TEXT SECTION
◆ ◆ ◆ ◆

Microsoft-owned LinkedIn has agreed to pay $6.625 million to resolve claims by advertisers that it overcharged them by presenting inflated user engagement metrics for video advertisements. As part of the settlement, LinkedIn is required to hire a reputable independent auditor to review its advertisement metrics, as detailed in the plaintiffs’ request for preliminary approval in the U.S. District Court for the Northern District of California.
LinkedIn has agreed to pay $6.6 million to settle claims that it juiced ad metrics to overcharge advertisers. pic.twitter.com/2rrFDhe0om
— Rob Freund (@RobertFreundLaw) July 26, 2024
The employment-focused social media platform has updated its agreements with advertisers according to the legal document.
The compensation will be distributed to advertisers who used LinkedIn’s advertising services from January 2015 through May 2023, which has roughly 300,000 members, as outlined in the settlement motion. The settlement still requires the approval of U.S. Magistrate Judge Susan van Keulen in San Jose.
While agreeing to the settlement, LinkedIn, based in Sunnyvale, California, has not admitted any wrongdoing and continues to deny any improper actions.
Why LinkedIn is facing a lawsuit over its ad policy
The lawsuit originated from allegations in November 2020 by companies including TopDevz of Sacramento and Noirefy of Chicago, claiming that LinkedIn exaggerated the number of video ad viewers to overcharge advertisers.
The allegations also claimed that LinkedIn inflated its metrics by counting views from videos that played in users’ LinkedIn apps but were off-screen due to users scrolling past them.
This legal action began shortly after LinkedIn acknowledged in November 2020 that its engineers had rectified software errors that might have led to over 418,000 instances of overcharging, most for amounts less than $25.

◆ ◆ ◆ ◆

Stored data
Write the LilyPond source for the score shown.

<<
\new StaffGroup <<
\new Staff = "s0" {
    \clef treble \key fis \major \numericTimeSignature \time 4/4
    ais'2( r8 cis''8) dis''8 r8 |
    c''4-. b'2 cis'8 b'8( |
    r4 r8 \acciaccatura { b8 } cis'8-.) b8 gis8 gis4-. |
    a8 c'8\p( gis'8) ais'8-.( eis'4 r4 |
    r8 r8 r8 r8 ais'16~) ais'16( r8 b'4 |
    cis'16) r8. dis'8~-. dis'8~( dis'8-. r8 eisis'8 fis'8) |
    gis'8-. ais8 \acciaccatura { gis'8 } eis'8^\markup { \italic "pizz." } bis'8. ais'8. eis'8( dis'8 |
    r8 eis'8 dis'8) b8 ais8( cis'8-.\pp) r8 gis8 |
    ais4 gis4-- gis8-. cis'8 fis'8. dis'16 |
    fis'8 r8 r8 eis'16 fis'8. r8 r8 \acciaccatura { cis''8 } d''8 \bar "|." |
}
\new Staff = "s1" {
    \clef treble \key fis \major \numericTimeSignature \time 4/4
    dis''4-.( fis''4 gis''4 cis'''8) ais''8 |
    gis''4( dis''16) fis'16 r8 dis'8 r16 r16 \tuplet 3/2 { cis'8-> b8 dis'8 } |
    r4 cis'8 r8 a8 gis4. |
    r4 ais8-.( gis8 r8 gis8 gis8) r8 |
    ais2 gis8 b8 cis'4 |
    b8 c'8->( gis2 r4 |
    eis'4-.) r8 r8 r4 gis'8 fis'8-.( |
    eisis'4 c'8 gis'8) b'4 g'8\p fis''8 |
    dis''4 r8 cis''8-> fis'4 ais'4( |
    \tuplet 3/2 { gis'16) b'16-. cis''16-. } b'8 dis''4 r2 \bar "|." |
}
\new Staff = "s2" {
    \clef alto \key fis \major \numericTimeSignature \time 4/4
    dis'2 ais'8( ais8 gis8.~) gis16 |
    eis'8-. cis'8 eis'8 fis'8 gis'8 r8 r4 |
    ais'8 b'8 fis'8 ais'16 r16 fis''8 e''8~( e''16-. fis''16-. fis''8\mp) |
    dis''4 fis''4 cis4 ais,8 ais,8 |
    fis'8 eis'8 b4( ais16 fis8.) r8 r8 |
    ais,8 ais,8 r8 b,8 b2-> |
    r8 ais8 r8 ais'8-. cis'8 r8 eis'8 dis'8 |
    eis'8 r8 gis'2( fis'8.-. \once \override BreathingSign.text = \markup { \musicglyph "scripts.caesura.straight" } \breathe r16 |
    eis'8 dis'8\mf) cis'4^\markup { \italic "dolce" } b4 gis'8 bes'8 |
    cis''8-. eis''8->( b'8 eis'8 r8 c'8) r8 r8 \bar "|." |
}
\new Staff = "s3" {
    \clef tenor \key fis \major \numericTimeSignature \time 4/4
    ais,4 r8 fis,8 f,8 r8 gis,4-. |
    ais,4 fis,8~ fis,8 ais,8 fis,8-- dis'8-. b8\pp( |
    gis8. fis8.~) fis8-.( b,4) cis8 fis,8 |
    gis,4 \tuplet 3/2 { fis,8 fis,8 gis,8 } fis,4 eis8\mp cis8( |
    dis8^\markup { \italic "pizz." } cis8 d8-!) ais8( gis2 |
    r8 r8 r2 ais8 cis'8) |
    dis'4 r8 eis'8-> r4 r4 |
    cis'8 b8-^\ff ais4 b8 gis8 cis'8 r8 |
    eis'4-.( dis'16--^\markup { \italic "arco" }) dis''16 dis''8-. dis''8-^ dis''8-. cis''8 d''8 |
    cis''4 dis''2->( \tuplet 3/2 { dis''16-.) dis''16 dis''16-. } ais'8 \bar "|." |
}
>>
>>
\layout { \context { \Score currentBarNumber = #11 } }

◆ ◆ ◆ ◆

STUDY QUESTIONS
A. From the LinkedIn settlement article, echo the stretch from "LinkedIn has agreed to pay $6.6 million" through "the legal document." word for word.
B. Answer these questions using the LinkedIn settlement article:
(i) Which judge still has to approve the settlement?
(ii) In what city is LinkedIn based?
(iii) Over how many instances of overcharging might the software errors LinkedIn acknowledged have led to?

PER-TASK ANSWERS
A.
LinkedIn has agreed to pay $6.6 million to settle claims that it juiced ad metrics to overcharge advertisers. pic.twitter.com/2rrFDhe0om
— Rob Freund (@RobertFreundLaw) July 26, 2024
The employment-focused social media platform has updated its agreements with advertisers according to the legal document.

B.
(i) U.S. Magistrate Judge Susan van Keulen
(ii) Sunnyvale, California
(iii) Over 418,000